*Provided information*.
------------------------------------------------

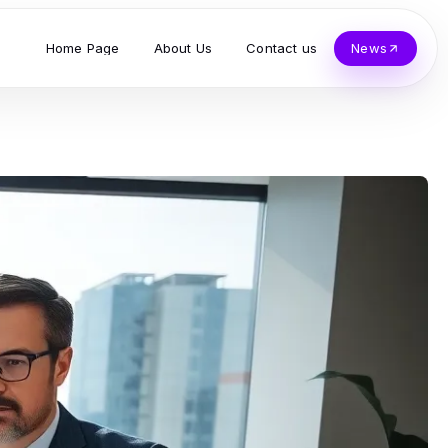
Home Page
About Us
Contact us
News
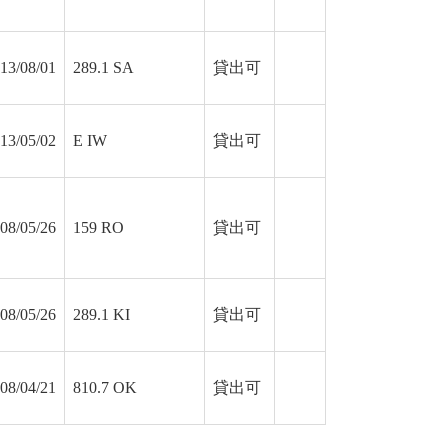
13/08/01
289.1 SA
貸出可
13/05/02
E IW
貸出可
08/05/26
159 RO
貸出可
08/05/26
289.1 KI
貸出可
08/04/21
810.7 OK
貸出可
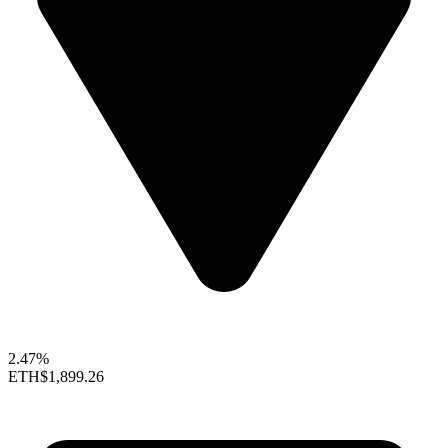
2.47%
ETH
$1,899.26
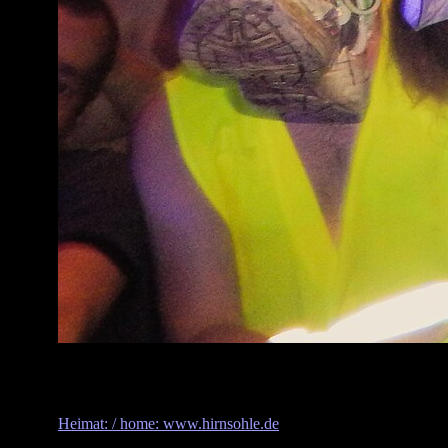
Heimat: / home: www.hirnsohle.de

------------------------------------------------

*The task*. Return the material above in exact form. Pictures stay out.

*Response*.
Home Page
About Us
Contact us
News
13/08/01
289.1 SA
貸出可
13/05/02
E IW
貸出可
08/05/26
159 RO
貸出可
08/05/26
289.1 KI
貸出可
08/04/21
810.7 OK
貸出可
2.47%
ETH
$1,899.26
Heimat: / home: www.hirnsohle.de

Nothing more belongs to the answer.